Study: Traffic snarl costing Americans $63.1 billion annually

A new report on worsening traffic congestion on U.S. roads reveals a pressing need for increased road building capacity in the nation’s fastest growing areas.

The Texas Transportation Institute’s 2005 Urban Mobility Report, which measured traffic congestion trends from 1982 to 2003, warns the increasing snarl of automobiles on the nation’s roadways is costing Americans more than $63.1 billion a year in hours spent delayed in traffic and wasted gallons of fuel from idling engines.

“It speaks to the need for public transportation and more roads, predominately in growing areas,” said the study’s author Tim Lomax, a research engineer with TTI.

Lomax said the difficulty in addressing the problem of traffic congestion is its fractured nature. “There is no single solution that can reverse the growth in congestion,” he said.

The study’s release also comes at a time when the U.S. Congress is considering legislation to re-authorize funding for transportation programs and other projects. The House-approved version of the six-year bill includes a program on congestion relief. Senate debate is scheduled for this week.

Building additional road capacity is one of the study’s chief action recommendations. According to the study, the growth in facilities has to be at a rate slightly greater than travel growth in order to maintain constant travel times if additional roads are the only solution used to address mobility concerns.

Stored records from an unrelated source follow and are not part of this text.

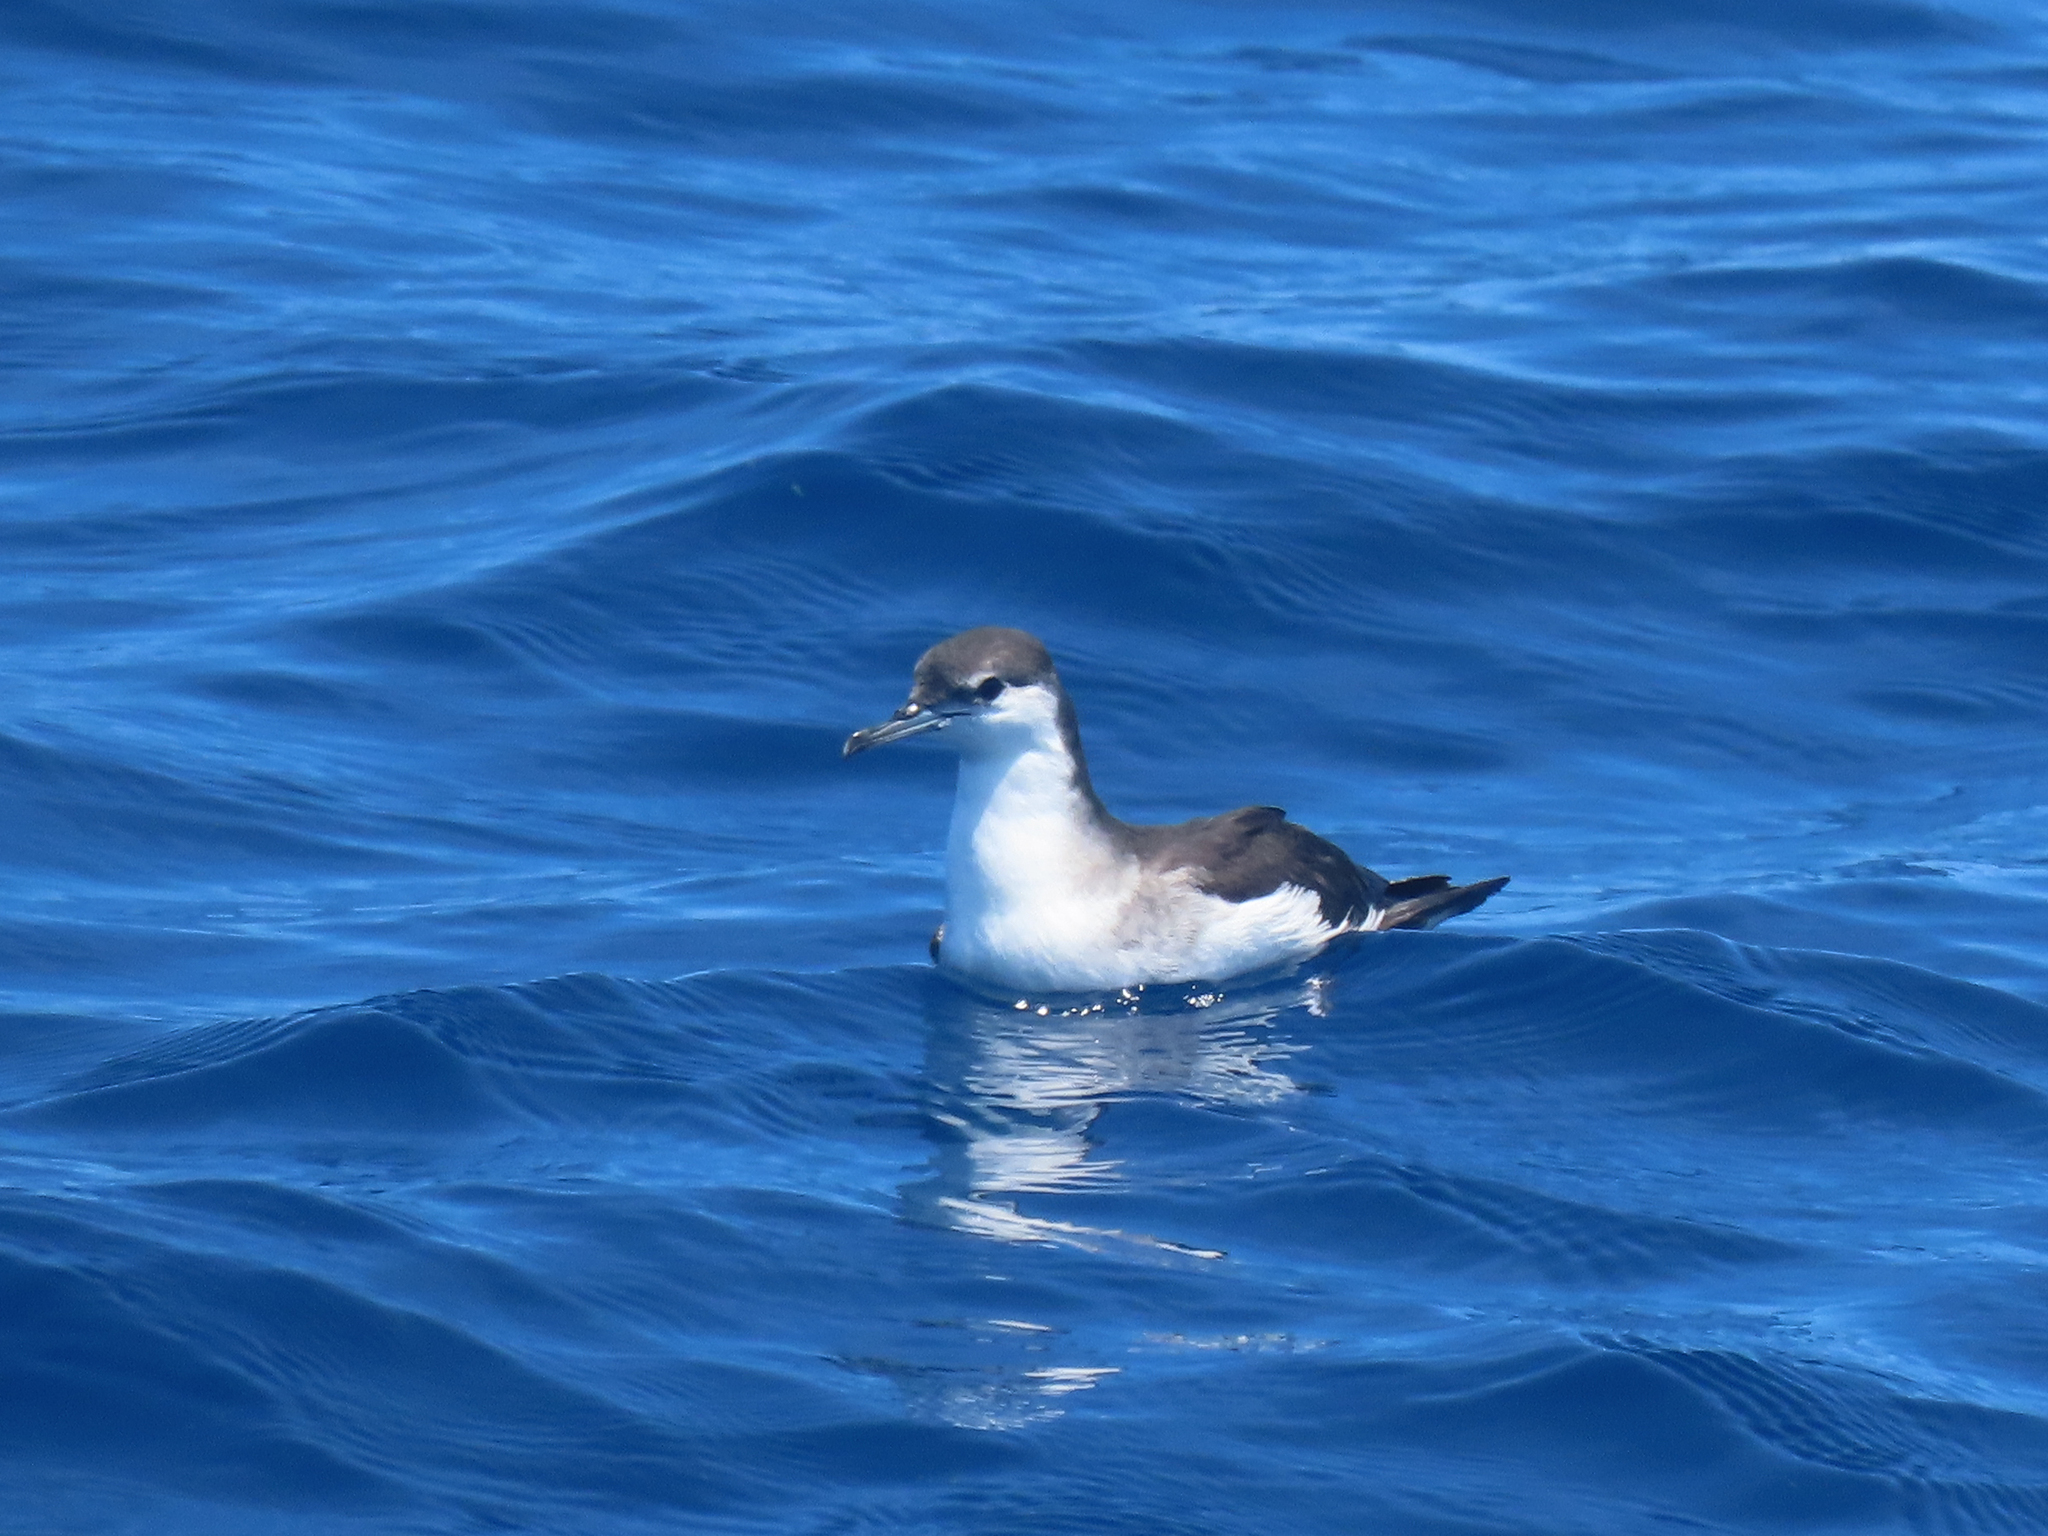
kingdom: Animalia
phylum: Chordata
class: Aves
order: Procellariiformes
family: Procellariidae
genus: Puffinus
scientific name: Puffinus lherminieri
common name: Audubon's shearwater
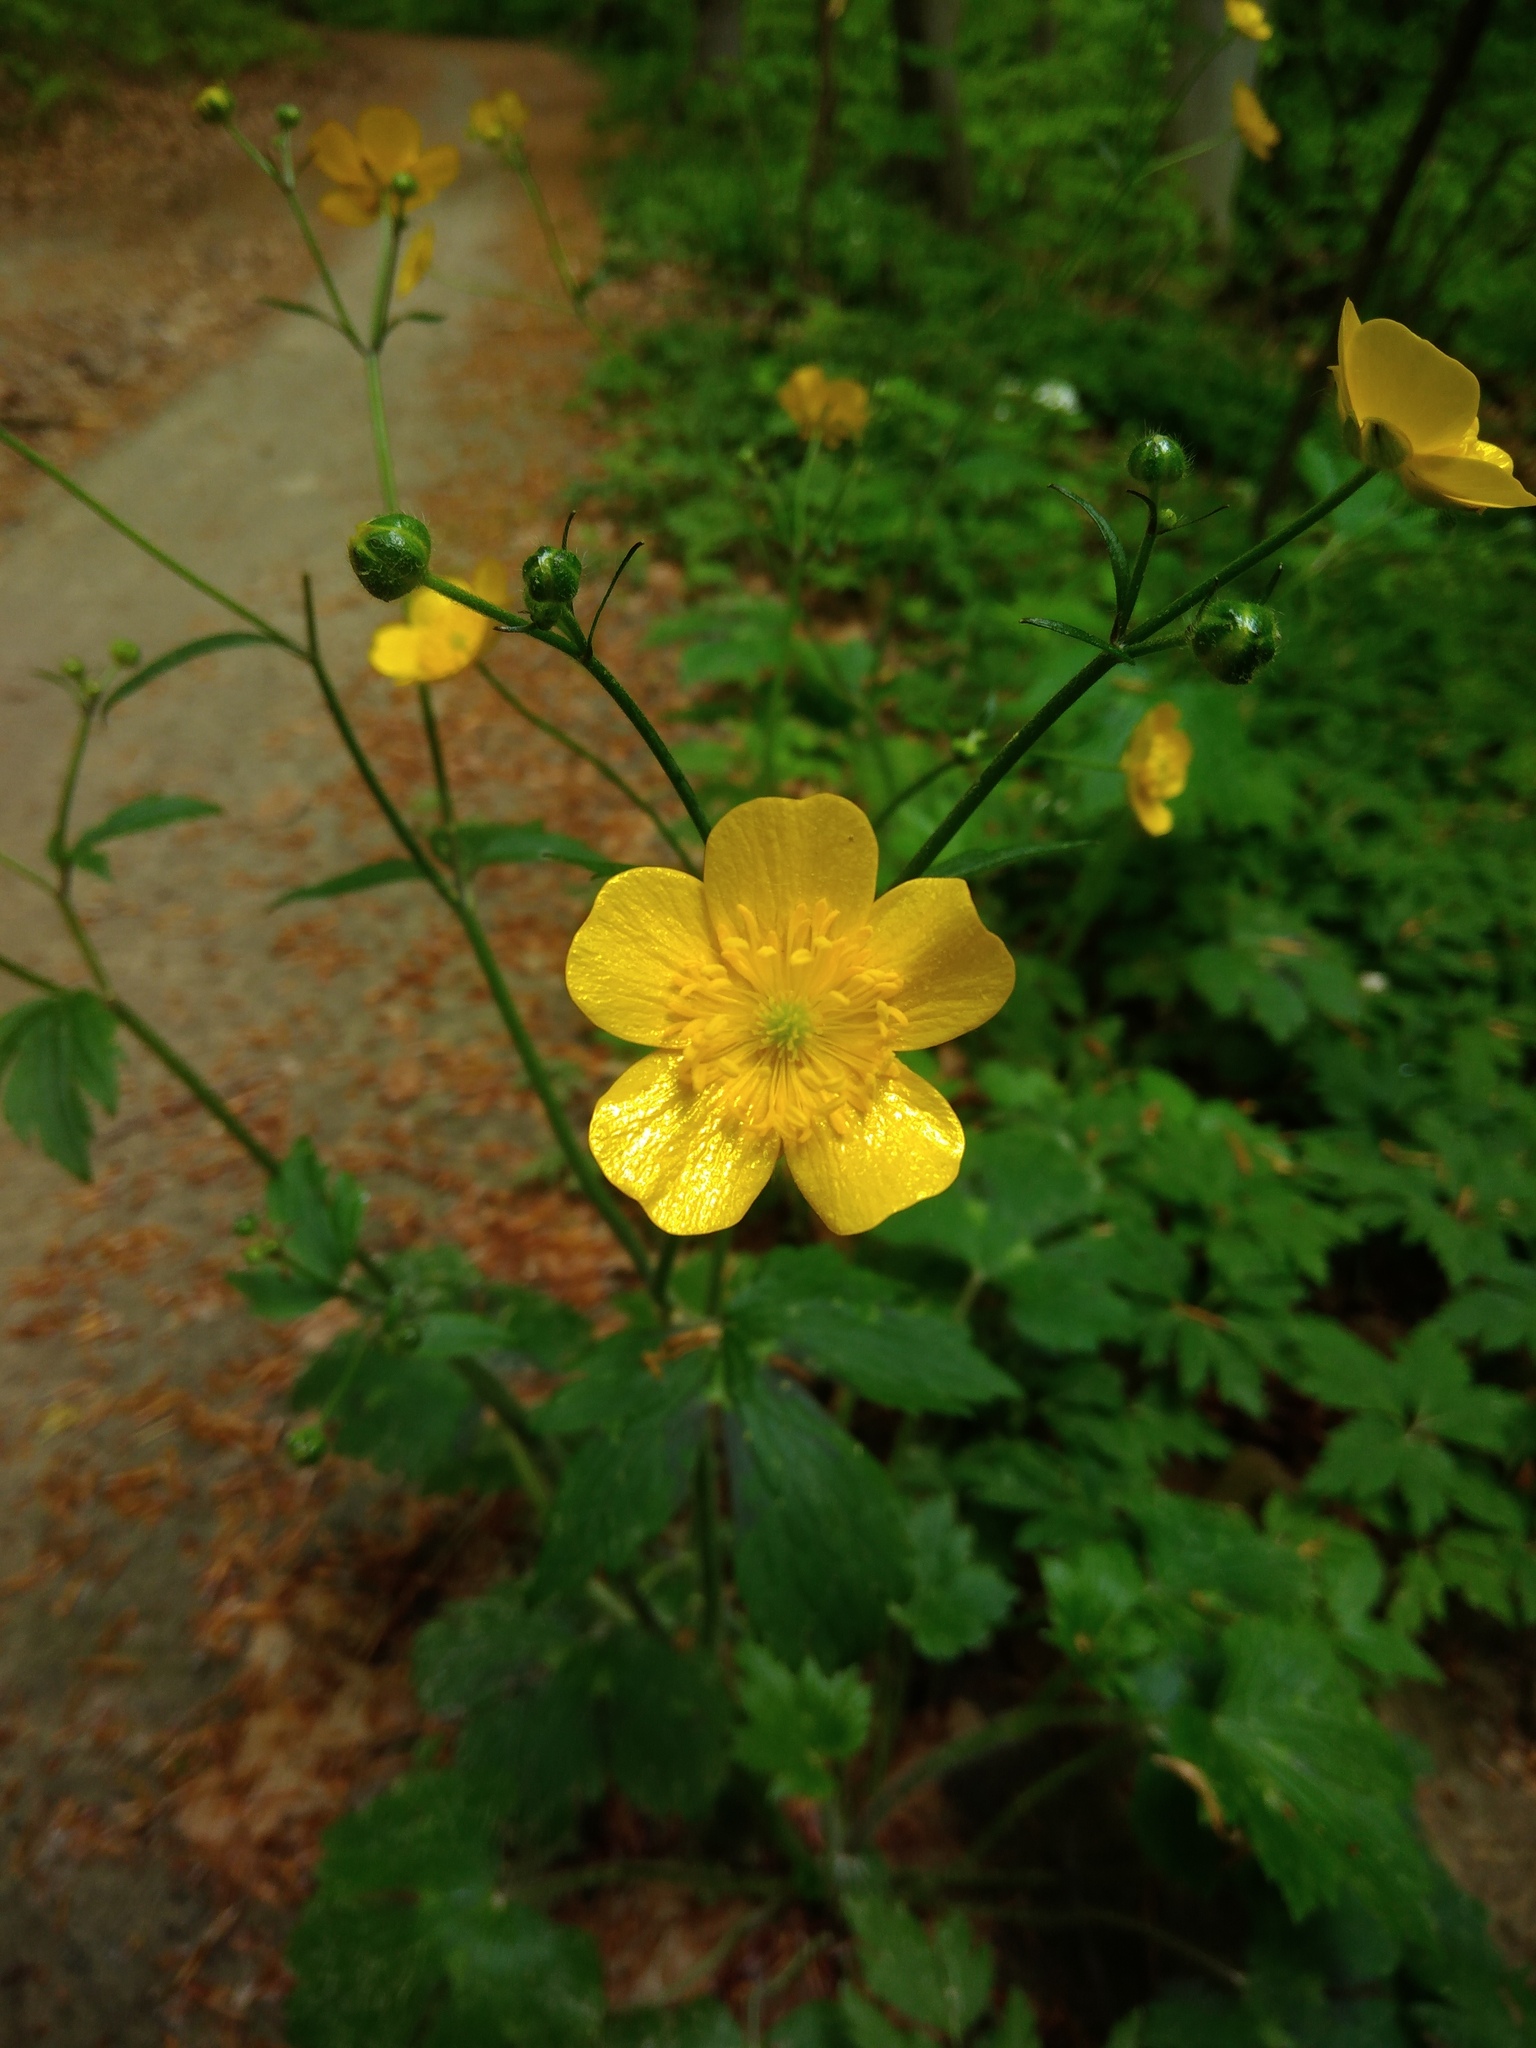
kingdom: Plantae
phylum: Tracheophyta
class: Magnoliopsida
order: Ranunculales
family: Ranunculaceae
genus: Ranunculus
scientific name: Ranunculus lanuginosus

Pete Ruane, president of the American Road & Transportation Builders Association, said it’s no mystery traffic congestion has become a pressing issue for American drivers. He said the government’s transportation funding has not kept pace with the nation’s growing population.

Lomax said his study suggests building roads shouldn’t be the only solution to the problem. Greater use of public transportation, additional high occupancy lanes and other tactics could also be used – to an extent.

The study warns large urban areas are expected to be crowded, but that it shouldn’t be an “all-day event.” What the study accomplishes is getting the issue on the discussion table, Lomax said.

“There is a recognition that there are some programs that we can agree on,” he said.

Some of the study’s notable findings:

  • Annual delay per peak period traveler (rush hour) has grown from 16 hours annually to 47 hours since 1982.
  • The number of urban areas with more than 20 hours of annual delay per peak traveler has grown from only five in 1982 to 51 in 2003.
  • Total amount of delay reached 3.7 billion hours in 2003.